The skill generates native source code and tests in your target language:
- Zero external dependencies — all code is self-contained
- Only the subset you asked for — no bloat from unused algorithms
- Tests included — translated from the reference test suite with provenance annotations
- Verified — each node's tests run after generation to confirm correctness
All skill implementations are independently written. No code is derived from external libraries. The following are acknowledged for their contributions to the algorithms and validation methodology used in this project:
Algorithm sources:
- J.A. Nelder and R. Mead, "A Simplex Method for Function Minimization" (1965)
- J. Nocedal and S.J. Wright, Numerical Optimization, Springer (2006)
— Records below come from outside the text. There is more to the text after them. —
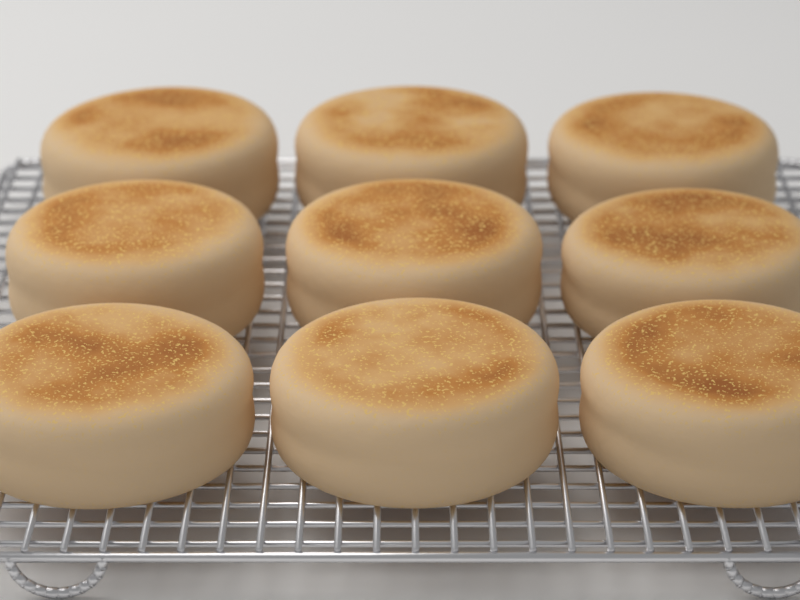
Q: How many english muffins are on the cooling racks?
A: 9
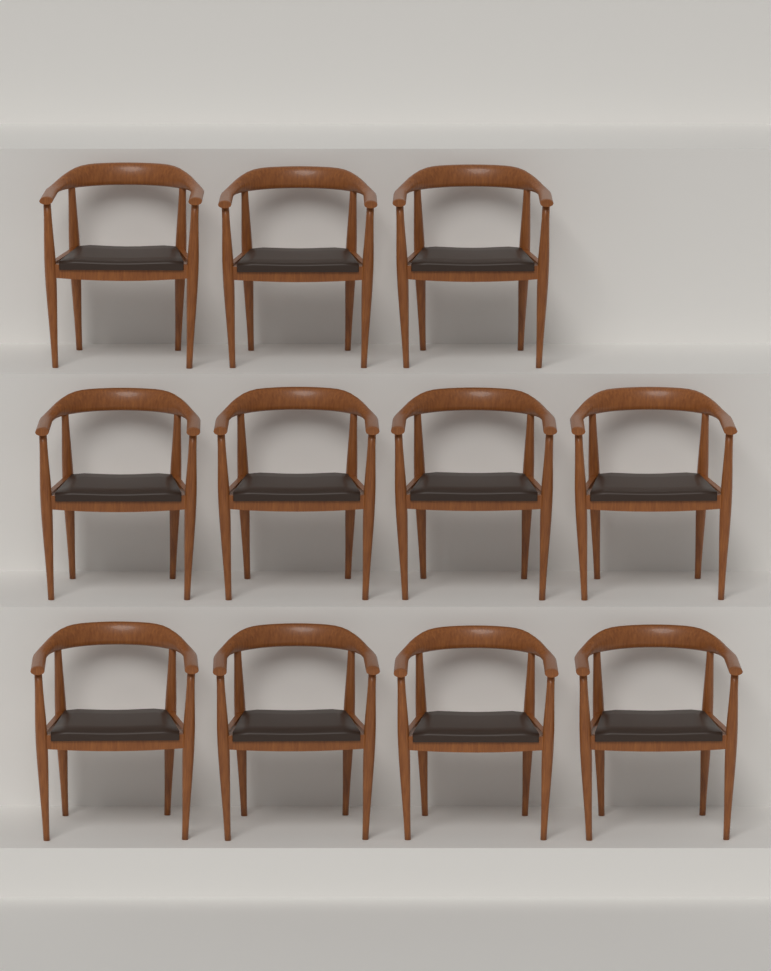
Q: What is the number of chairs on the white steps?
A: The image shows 11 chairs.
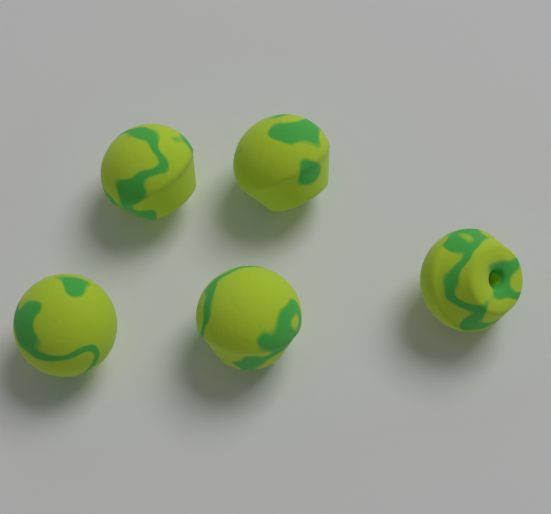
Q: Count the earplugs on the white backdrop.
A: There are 5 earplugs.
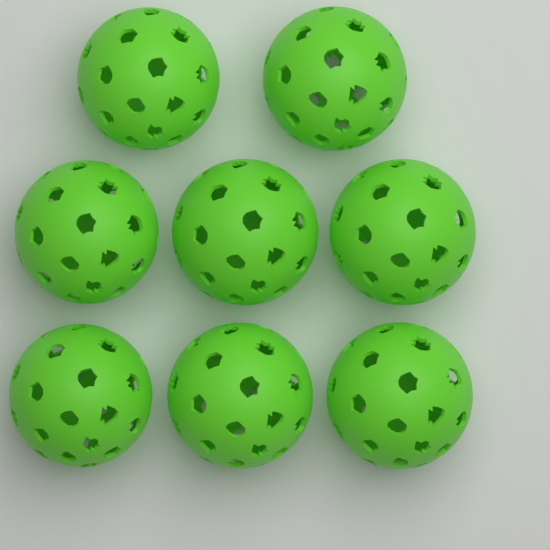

- S. Kirkpatrick, C.D. Gelatt, and M.P. Vecchi, "Optimization by Simulated Annealing" (1983)
- R.E. Kalman, "A New Approach to Linear Filtering and Prediction Problems" (1960)
- P. Corke, Robotics, Vision and Control, Springer (2023)
- K.J. Astrom and T. Hagglund, Advanced PID Control, ISA (2006)
- S.M. LaValle, Planning Algorithms, Cambridge University Press (2006)
- S. Koenig and M. Likhachev, "D* Lite" (2002)
Cross-validation references:
- SciPy v1.17.0 (BSD-3-Clause) — test vectors verified against
scipy.optimize.minimize - Optim.jl v2.0.0 (MIT) — test vectors verified against Optim.jl solvers
- FilterPy v1.4.4 — Kalman, EKF, UKF test vectors
- Robotics Toolbox v1.1.0 (Corke) — kinematics, DH, Jacobian
- python-control v0.10.2 — PID, LQR
- PythonRobotics — path planning, drivetrains
- OMPL v1.7.0 — RRT, RRT*, PRM
- GTSAM 4.2 — pose graph optimization
Cross-validation confirms behavioral equivalence: implementations produce the same
results as established libraries on standard test functions, documented via @provenance
annotations throughout the codebase.
Predicted and then validated by Drew Breunig's "A Software Library With No Code" (Jan 2026). Further informed by practical experience porting a subset of Optim.jl to TypeScript using AI agent translation with test-driven verification.
This project is licensed under the MIT License.